Giving stable HIV treatment patients a 3-month prescription refill of ARV drugs at one time reduces the need for frequent trips to the clinic

Arriving early in the morning to receive their HIV medications and beat the crowds, patients visiting resource-limited health facilities are often greeted by long lines. This was a problem experienced in some of the busiest health centers in Lusaka, Zambia, in 2014.

While Zambia’s rate of HIV/AIDS prevalence is declining (12.9% in 2015 compared to 14.3% in 2007), largely due to improved access to lifesaving antiretroviral medication (ARVs), it remains a major health concern, with 1.2 million people living with the disease. Ensuring that patients remain on HIV treatment is critical to not only saving the lives of those impacted, but curbing the spread of the disease. Unfortunately, crowded health facilities and long lines in urban areas of Zambia were a reality for many, and thought to be a deterrent that was compromising adherence to continued medical care.

In 2014, the Zambian government requested a formative assessment to better understand the contributors to congestion in HIV treatment facilities in Lusaka. The initial assessment (in just 8 of Lusaka’s 56 facilities) showed that in the facilities visited, many stable patients were leaving their visits with only a 1- or 2-month supply of antiretroviral drugs. Only 46% of stable HIV treatment patients in these sites were receiving a 3-month refill supply of ARVs, despite it being national policy for stable adult patients. There was a great deal of variation in where and how the 3-month policy was being implemented. Often, pharmacist concerns about running out of drugs were standing in the way of the policy being implemented for all patients who qualified.

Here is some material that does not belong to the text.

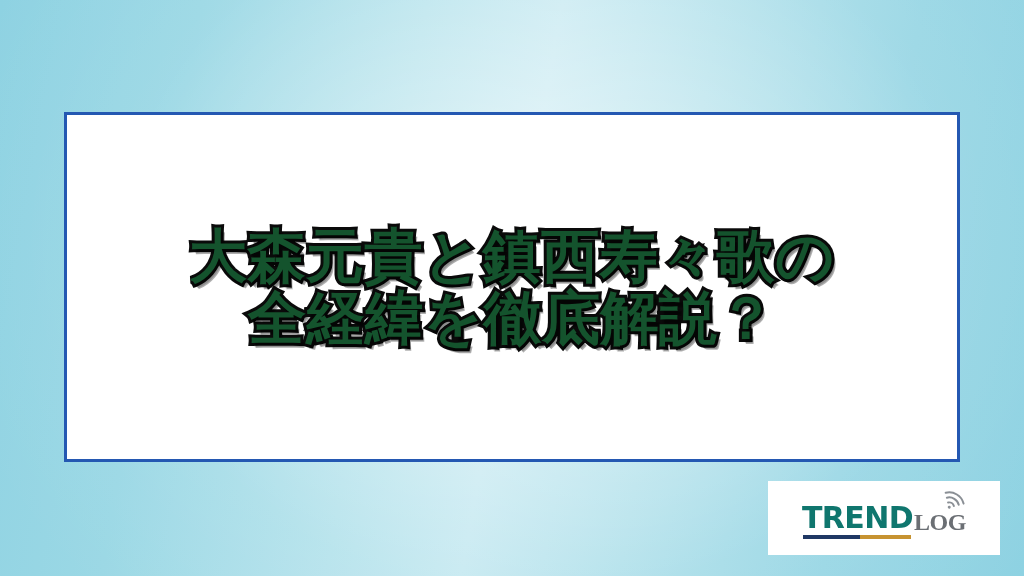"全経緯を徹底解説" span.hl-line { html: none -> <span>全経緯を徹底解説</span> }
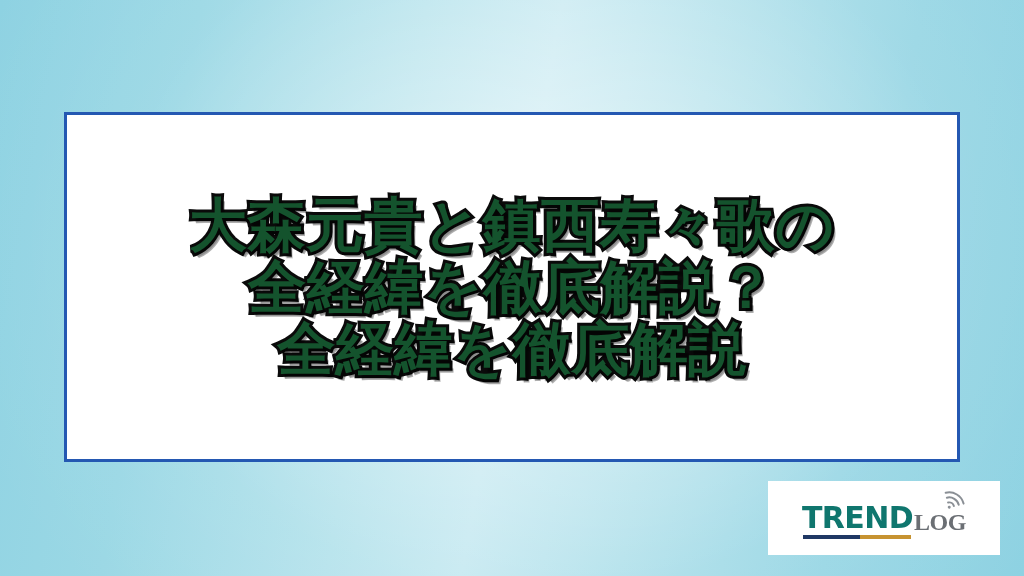"TREND" .lg-trend { color: #0f766e -> #6d28d9 }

After digging into the underlying reasons for congestion at the HIV treatment facilities, the Ministry of Health (MOH), CHAI, and the Centre for Infectious Disease Research in Zambia (CIDRZ) worked together to develop an intervention that would make it easier for patients without complications to receive their 3-month supply of ARV drugs at one time, rather than having to return monthly to treatment facilities. The MOH requested an impact evaluation of the intervention to generate evidence on ways to address congestion at health facilities.

As a first step of the intervention, the MOH sent a memo to all HIV treatment sites in the district of Lusaka reminding them of the 3-month ARV refill policy. The evaluation team then selected 16 sites to conduct the evaluation. The first 8 sites continued business as usual, while the second group of 8 sites received additional support including drug forecasting, a pharmacist job aide, checklists, and health staff training in quality improvement techniques.

The evaluation team compared the proportion of stable patients that received 3-month ARV refills in the 8 control sites to those in the 8 intervention sites. After 3 months of additional support, the 8 sites with the extra support had an additional 15% of patients receiving the 3-month supply of ARVs. Sites had fewer daily appointments and patient wait time decreased.

Our findings showed that when done correctly and with the appropriate interventions, a more patient-centered service delivery schedule of 3-month prescription refills for stable patients is viable. Moreover, these types of low-cost interventions can be replicated elsewhere to help improve access to lifesaving ARV treatment and ensure that patients continue with treatment.

Zambia has been a leader in expanding its HIV program to provide treatment to all who need it. Solutions like this one help improve the experience of visiting health facilities for the patient and ease the daily burden on health care workers, both of which contribute to a healthier population.